_Task requirements:_
(1) For each statement below, state whether it agrees with the ticket text that follows. Answer yes or no and quote the deciding words of the text. (a) The application worked fine on Linux with 4096 frames per buffer. (b) The application being described is a recording tool. (c) Ross explains why the OSX version behaves that way.
(2) Reproduce the part of the ticket text starting with "Additional buffering needed" and going on through "comments on that?", substituting "media player" for "file player".

Ticket #38 (reopened defect)
Additional buffering needed in several cases
| Reported by: | bjornroche | Owned by: | bjornroche |
|---|---|---|---|
| Priority: | major | Milestone: | |
| Component: | host-api-coreaudio | Version: | |
| Keywords: | clicking drop-outs buffer latency | Cc: |
Description
Axel Roebel said:
I would like to jump in here. I recently tried portaudio cvs on linux with frames per buffer == 4096 and this worked fine. Compiling the same application with the same settings on mac os x I've got a lot of clicks. It is a simple file player, so latency is not a problem. After having investigated the code in portaudio it seems that the mac os x implementation does not like large values of frames per buffer? Have you any comments on that?
Ross: Well I can't comment on why the OSX version behaves that way, but I can say that PortAudio should, wherever practical, be able to handle large user buffer sizes... perhaps PA is limiting the host buffer size? (erroneously) or perhaps CoreAudio? places some upper limit on the host buffer size -- in the latter case the fix is more complicated.

_Records provided:_
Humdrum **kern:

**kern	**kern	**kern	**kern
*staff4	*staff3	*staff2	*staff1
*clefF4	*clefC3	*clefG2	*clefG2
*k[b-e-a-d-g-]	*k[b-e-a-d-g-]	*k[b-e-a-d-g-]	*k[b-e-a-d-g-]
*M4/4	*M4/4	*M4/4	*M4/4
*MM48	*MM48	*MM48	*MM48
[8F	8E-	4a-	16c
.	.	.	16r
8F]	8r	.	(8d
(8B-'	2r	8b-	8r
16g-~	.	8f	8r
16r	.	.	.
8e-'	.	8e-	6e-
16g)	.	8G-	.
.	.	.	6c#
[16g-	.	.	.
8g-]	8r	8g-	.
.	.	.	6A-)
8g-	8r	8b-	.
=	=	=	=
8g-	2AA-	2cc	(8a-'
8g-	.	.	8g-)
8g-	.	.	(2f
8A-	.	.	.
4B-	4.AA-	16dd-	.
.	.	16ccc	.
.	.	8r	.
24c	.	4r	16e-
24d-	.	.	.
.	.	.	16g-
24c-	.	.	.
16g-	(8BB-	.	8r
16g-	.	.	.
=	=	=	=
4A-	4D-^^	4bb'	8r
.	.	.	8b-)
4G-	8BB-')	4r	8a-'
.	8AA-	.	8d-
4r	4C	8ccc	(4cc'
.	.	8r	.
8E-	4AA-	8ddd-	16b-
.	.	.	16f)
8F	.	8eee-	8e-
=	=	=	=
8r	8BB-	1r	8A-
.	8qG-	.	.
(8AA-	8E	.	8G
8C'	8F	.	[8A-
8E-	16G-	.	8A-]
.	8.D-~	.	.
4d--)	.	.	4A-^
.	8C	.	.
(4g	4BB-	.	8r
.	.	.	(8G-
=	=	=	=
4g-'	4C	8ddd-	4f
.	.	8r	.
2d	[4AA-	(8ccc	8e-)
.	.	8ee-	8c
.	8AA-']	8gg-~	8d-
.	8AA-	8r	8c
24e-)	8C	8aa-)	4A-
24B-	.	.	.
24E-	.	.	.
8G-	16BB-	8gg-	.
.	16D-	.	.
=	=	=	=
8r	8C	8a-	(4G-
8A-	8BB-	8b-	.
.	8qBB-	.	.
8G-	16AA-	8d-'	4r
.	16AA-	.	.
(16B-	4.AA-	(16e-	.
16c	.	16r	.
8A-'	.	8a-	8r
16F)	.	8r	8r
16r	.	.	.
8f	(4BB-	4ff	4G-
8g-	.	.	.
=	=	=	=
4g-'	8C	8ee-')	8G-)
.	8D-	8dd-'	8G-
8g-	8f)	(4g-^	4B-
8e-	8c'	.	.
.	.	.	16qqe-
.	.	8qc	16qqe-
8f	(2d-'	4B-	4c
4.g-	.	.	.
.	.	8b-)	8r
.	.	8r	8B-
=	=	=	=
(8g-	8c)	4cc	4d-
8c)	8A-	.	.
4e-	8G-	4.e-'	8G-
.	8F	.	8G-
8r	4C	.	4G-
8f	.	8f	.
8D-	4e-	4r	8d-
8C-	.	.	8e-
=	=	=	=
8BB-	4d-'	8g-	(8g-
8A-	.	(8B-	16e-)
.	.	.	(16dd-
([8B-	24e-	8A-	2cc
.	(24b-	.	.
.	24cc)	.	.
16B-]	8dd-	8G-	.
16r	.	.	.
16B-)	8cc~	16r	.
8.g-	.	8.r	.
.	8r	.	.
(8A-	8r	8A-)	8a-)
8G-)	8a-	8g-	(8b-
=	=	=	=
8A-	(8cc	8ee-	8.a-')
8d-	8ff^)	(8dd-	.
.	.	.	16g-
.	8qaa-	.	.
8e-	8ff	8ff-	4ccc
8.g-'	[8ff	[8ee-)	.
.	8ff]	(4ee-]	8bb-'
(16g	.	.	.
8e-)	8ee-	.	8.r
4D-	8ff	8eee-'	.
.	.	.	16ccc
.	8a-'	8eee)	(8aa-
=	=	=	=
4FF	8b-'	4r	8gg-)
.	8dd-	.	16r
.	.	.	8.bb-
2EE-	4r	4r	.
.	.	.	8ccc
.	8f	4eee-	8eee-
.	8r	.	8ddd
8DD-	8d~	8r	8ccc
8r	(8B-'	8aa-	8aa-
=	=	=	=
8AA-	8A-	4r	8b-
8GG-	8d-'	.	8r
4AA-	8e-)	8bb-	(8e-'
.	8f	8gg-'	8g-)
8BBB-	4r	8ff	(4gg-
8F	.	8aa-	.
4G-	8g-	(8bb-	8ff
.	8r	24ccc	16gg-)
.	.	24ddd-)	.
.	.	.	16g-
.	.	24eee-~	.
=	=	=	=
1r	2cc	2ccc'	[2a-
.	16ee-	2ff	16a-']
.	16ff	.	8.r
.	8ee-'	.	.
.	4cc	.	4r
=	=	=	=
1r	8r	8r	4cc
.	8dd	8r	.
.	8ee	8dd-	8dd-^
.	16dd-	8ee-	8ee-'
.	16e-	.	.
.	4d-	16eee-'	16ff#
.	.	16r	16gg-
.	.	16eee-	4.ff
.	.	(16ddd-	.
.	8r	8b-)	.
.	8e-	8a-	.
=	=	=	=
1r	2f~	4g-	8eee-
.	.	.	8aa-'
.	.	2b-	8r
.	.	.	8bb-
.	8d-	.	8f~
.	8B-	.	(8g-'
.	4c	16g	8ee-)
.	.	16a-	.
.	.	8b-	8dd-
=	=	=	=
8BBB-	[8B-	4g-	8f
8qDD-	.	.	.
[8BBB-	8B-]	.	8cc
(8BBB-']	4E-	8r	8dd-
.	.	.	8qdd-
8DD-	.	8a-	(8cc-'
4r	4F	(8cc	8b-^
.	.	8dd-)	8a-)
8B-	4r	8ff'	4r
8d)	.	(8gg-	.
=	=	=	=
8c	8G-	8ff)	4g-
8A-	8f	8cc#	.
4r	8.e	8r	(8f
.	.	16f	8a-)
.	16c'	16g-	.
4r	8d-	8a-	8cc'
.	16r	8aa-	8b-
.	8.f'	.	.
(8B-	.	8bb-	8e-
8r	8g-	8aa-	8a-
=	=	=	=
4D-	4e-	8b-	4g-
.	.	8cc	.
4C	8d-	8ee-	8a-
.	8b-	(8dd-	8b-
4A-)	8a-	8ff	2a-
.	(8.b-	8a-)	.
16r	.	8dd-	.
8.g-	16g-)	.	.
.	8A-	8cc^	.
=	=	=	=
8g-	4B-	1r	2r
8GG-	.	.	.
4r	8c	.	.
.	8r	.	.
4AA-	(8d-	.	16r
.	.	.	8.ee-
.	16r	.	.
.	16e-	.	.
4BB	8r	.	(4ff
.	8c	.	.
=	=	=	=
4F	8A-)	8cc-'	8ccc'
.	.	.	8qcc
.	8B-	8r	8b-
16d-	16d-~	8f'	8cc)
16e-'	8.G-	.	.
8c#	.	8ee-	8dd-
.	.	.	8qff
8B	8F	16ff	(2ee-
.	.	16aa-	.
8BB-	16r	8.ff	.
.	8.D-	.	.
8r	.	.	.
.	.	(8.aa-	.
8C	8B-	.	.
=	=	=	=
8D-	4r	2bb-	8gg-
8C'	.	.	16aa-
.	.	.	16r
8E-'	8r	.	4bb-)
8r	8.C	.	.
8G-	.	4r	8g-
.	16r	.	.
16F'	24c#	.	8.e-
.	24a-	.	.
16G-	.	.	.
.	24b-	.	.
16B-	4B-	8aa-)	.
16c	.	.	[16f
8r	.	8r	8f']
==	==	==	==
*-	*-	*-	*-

_Activity answers:_
(1)
(a) Yes: "I recently tried portaudio cvs on linux with frames per buffer == 4096 and this worked fine."
(b) No: "It is a simple file player, so latency is not a problem."
(c) No: "Well I can't comment on why the OSX version behaves that way"

(2)
Additional buffering needed in several cases
| Reported by: | bjornroche | Owned by: | bjornroche |
|---|---|---|---|
| Priority: | major | Milestone: | |
| Component: | host-api-coreaudio | Version: | |
| Keywords: | clicking drop-outs buffer latency | Cc: |
Description
Axel Roebel said:
I would like to jump in here. I recently tried portaudio cvs on linux with frames per buffer == 4096 and this worked fine. Compiling the same application with the same settings on mac os x I've got a lot of clicks. It is a simple media player, so latency is not a problem. After having investigated the code in portaudio it seems that the mac os x implementation does not like large values of frames per buffer? Have you any comments on that?